II- O despacho definitivo e executorio e o proferido pelo mencionado Ministro e não o despacho subsequente de membro do Governo de Macau, ao abrigo do qual se praticam formalidades necessarias ao desempenho e ao termo da comissão de serviço (visto do Tribunal Administrativo de Macau e publicação no respectivo Boletim Oficial).
III- O acto, que da por finda a comissão de serviço, com base em conveniencia de serviço, não e de considerar fundamentado, quando praticado em 1984, merce do acordão n. 266/87, do Tribunal Constitucional, publicado no D.R.

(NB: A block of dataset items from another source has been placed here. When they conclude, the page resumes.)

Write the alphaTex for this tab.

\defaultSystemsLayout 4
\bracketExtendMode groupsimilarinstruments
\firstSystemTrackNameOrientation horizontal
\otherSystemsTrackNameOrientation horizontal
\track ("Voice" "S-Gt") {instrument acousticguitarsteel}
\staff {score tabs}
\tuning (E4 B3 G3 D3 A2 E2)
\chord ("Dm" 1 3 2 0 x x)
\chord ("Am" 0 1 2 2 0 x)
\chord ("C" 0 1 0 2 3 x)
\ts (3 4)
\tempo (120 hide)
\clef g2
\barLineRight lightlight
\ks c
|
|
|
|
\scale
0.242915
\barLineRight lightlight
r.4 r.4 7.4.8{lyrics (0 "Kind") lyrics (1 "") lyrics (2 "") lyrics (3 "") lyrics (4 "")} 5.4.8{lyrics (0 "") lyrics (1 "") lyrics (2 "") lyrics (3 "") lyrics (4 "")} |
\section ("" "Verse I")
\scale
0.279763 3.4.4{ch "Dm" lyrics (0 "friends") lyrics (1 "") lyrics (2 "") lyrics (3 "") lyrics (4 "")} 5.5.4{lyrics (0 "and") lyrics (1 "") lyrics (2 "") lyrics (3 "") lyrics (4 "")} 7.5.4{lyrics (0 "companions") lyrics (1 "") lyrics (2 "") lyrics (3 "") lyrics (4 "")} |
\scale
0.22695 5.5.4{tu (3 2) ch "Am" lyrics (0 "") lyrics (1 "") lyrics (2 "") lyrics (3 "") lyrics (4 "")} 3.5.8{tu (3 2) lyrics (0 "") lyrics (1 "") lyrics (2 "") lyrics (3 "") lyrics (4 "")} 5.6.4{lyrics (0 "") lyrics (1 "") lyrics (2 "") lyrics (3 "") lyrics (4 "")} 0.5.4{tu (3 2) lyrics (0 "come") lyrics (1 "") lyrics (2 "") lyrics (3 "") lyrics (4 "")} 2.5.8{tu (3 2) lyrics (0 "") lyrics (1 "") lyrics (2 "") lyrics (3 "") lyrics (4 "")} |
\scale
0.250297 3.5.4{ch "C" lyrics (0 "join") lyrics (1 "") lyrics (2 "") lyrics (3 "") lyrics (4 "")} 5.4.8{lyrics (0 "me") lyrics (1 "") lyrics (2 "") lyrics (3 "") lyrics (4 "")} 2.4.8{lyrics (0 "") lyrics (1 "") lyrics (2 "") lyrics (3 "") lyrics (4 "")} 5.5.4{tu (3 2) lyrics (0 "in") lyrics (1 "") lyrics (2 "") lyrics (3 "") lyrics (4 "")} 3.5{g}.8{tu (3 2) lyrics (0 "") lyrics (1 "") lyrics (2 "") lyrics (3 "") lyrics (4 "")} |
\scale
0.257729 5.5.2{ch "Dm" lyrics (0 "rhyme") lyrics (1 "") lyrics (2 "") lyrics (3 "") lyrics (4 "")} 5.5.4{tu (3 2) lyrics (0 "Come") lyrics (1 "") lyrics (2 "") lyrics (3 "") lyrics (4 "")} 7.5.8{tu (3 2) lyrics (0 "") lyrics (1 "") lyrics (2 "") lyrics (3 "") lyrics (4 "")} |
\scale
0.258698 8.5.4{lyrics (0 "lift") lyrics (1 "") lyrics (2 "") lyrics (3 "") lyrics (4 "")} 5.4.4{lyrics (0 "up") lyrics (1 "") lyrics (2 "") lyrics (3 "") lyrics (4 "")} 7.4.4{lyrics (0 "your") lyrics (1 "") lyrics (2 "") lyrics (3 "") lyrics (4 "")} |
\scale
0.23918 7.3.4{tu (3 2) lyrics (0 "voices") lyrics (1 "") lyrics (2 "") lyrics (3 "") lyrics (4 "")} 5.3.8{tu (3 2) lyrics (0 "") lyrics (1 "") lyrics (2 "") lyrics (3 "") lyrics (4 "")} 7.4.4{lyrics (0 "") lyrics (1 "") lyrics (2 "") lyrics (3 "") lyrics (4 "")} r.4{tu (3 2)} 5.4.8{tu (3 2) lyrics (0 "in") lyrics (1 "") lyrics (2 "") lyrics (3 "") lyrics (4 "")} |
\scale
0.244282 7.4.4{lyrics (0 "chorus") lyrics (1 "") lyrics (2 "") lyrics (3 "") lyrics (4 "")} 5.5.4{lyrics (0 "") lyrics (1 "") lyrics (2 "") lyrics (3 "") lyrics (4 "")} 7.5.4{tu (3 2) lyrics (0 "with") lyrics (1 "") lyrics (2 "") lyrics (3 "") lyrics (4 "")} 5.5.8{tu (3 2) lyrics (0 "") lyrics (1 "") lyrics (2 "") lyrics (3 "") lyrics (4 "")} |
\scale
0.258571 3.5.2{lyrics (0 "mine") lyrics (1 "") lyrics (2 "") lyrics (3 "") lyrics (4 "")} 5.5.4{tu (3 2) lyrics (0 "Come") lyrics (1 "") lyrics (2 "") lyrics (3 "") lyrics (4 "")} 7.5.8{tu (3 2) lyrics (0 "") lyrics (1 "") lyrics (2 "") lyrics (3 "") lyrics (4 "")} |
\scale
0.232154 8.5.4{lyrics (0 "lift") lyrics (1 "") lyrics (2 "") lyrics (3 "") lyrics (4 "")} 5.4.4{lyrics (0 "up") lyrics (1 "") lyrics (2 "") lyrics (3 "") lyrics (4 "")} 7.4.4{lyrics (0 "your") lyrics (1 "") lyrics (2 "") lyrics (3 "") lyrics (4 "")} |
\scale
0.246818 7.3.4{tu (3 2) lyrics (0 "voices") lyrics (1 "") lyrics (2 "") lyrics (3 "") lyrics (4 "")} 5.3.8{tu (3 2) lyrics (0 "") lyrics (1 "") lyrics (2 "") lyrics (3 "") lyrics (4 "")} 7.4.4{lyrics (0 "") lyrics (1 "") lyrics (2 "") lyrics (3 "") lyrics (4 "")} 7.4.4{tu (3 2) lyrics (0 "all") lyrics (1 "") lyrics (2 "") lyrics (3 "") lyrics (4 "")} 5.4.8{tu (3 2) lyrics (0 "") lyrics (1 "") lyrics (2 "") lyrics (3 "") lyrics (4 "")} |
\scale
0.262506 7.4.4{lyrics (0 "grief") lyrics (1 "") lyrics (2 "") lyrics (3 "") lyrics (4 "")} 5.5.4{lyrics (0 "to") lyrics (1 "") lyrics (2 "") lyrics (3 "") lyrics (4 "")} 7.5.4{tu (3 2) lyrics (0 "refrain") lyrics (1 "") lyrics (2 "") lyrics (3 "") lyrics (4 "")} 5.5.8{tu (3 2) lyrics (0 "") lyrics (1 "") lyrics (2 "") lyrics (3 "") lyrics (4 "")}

I Serie, de 28 de Agosto de 1987 que declarou materialmente inconstitucionais com força obrigatoria geral, as normas do artigo 1 do Decreto-Lei n. 356/79, de 31 de Agosto, e 10-A/80, de 18 de Fevereiro, a partir da Revisão Constitucional de 1982.
IV- Se o acto, praticado no uso de poder discricionario, não se apresenta fundamentado, deve conhecer-se em primeiro lugar do vicio de forma, não havendo outros elementos para apreciar o tambem invocado desvio de poder.